You might want to read that passage again, just to make sure it said what you think it did. If you think I'm misquoting it, I direct you to page 208 of The Russia Hand. When you read it again, you will see that it did, indeed, say plainly that Talbott (and Larry Summers of the Treasury Department, possibly the most vile of all the Americans depicted in this book) simply decided that letting Gaidar and Chubais hand out the Russian government's assets to a handful of thieves was a price worth paying to secure Yeltsin's reelection.
What is most painfully clear in this book is that Gaidar was a genius, a genuine Dr. Evil. He played Clinton and Talbott like the suckers they were. Knowing that the Americans reduced every Russian political dispute to a simple Presidential model with only two sides, one of which is Democratic/good and the other necessarily Undemocratic/evil, Gaidar could terrify the Americans into accepting any sleazy deal with the threat of the "reds and browns" (communists and nationalists) who would take over if the kleptocracy fell.

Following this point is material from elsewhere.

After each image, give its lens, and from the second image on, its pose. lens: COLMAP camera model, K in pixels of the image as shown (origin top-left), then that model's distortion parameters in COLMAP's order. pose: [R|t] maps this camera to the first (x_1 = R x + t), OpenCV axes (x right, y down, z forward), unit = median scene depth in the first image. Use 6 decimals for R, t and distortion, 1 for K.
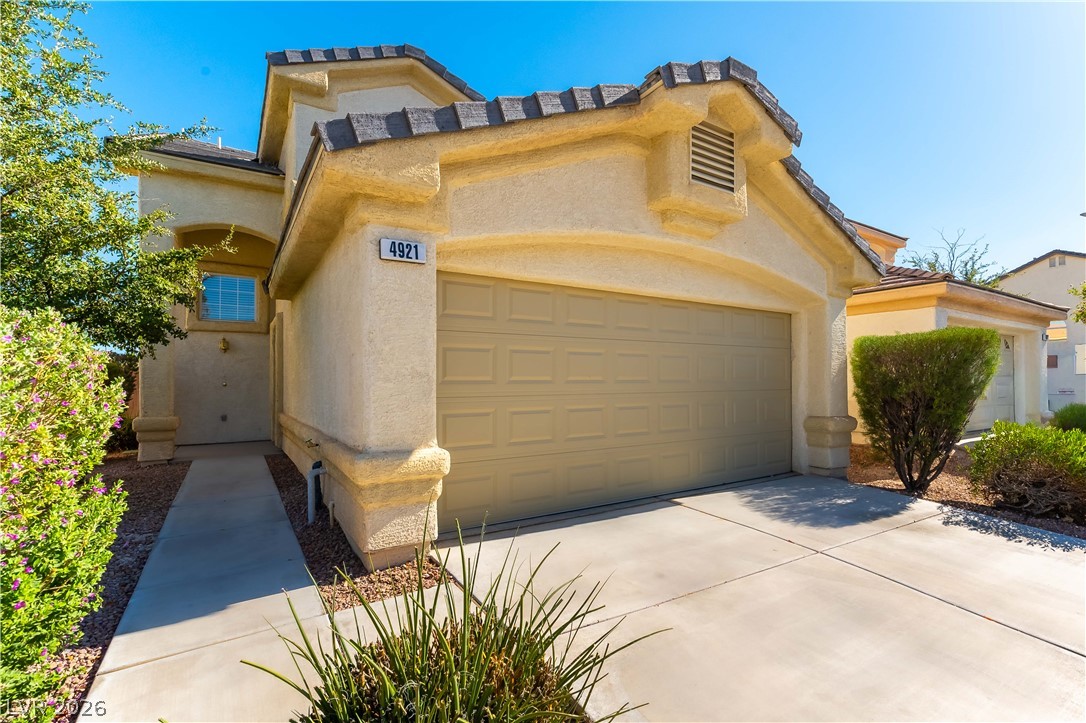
lens RADIAL K [[474.0, 0, 543.3], [0, 474.0, 368.7], [0, 0, 1]] dist [0.000284, -0.000835]
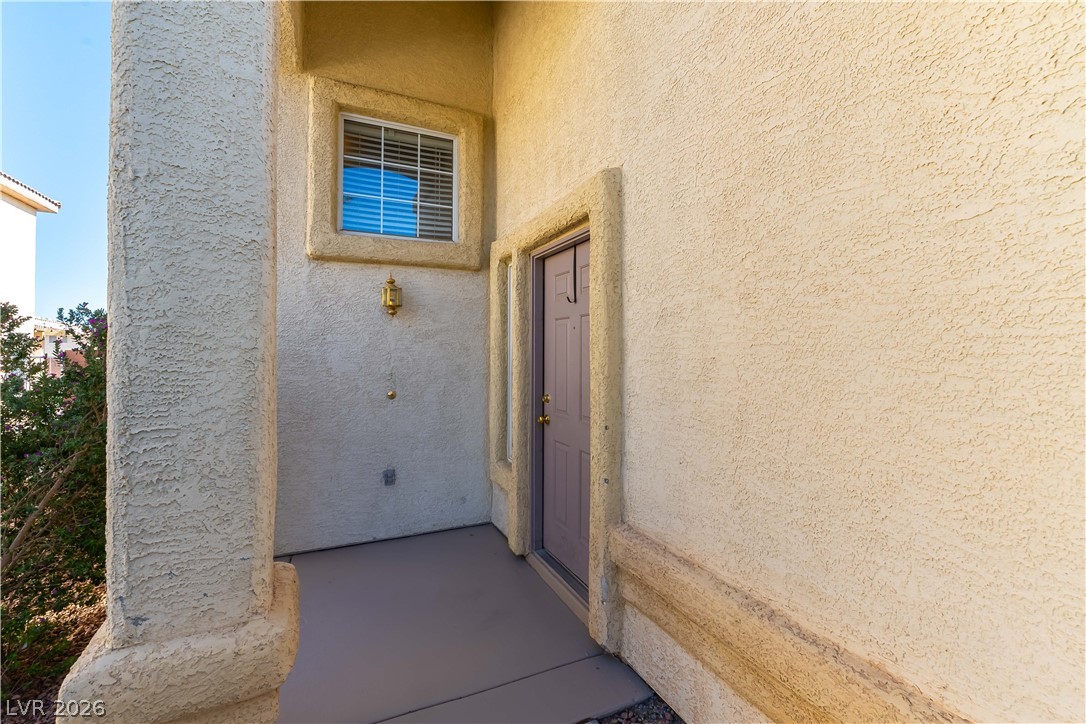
lens RADIAL K [[474.0, 0, 537.6], [0, 474.0, 336.0], [0, 0, 1]] dist [0.000284, -0.000835]
pose [[0.985942, -0.002193, -0.167071, -0.480656], [0.000434, 0.999944, -0.010561, -0.011902], [0.167084, 0.010340, 0.985888, 0.620359]]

It was a beautiful strategy, because the more horrors it imposed on ordinary Russians, the more urgent became the need to bolster Yeltsin's regime -- simply because everybody hated it so much. Gaidar was able to convince Talbott and Bill that complaints about starvation and corruption were not actual manifestations of suffering but ominous signs that Communism or Fascism were "on the rise" in Russia again.
When Yeltsin, frightened by growing rage at the looting of Russia, tries to fire Gaidar, and even Clinton begins to realize how much ordinary Russians hate Gaidar, Gaidar goes nuclear, dragging out the ol' Fascist-coup threat: "Gaidar warned that his country faced the danger of a form of fascism 'beside which everything Russia has experienced will pale in significance.'" (Gaidar stayed fired; the Fascist threat never materialized; but Talbott and his boss still considered Gaidar a hero. Some people just can't learn.)
Sometimes the phantom menaces scripted for Yeltsin by Gaidar and Chubais are so laughable you have to wonder if Gaidar was having fun, seeing how much utter nonsense he could get away with:
"Yeltsin turned [to Clinton,] suddenly grim: 'I'm warning you: if the Communists win, they'll go after the Crimea and Alaska....'"
Alaska?! Yet Talbott reports this line in all seriousness. The fact that the Russian Army lacked the funds or logistical infrastructure to hitchhike home from Estonia at the time seems not to have occurred to him, or to his boss, Bill. Zhirinovsky must have felt like Rodney Dangerfield: "Tough crowd, tough crowd! Gaidar steals my best joke, the we'll-retake-Alaska line, and the Americans don't even think it's funny!"
The saddest figure in the story is Georgi Arbatov, longtime Americaphile, who tries again and again to warn Talbott against Gaidar and Yeltsin:
"There...was Georgi Arbatov, spewing accusations about how the government was bankrupting the state and beggaring the people. Gaidar, he added, was 'a stooge of the West.' The scene saddened me. Arbatov had helped open the [Soviet] system....Yet here he was, personally embittered and siding with the forces of reaction."
The thought that Arbatov might simply be telling the truth does not occur to Talbott, because it interferes with the ideological pattern he has imposed on Russia. But Arbatov keeps trying. At a state dinner, Talbott reports:
"Arbatov buttonholed me like the Ancient Mariner and told me..., 'Stop thinking in stereotypes! Work with the communists!' He said. 'They're more pragmatic and reasonable than the reformers. Abandon Yeltsin! He's dragging us down. If you cling to him, we will all blame you for the disaster that is about to engulf us!'"
Talbott reports Arbatov's words without the least sense that these terrible predictions have been proven right. As far as he's concerned, Russia is right on course, and any collateral damage incurred along the way was minor and inevitable.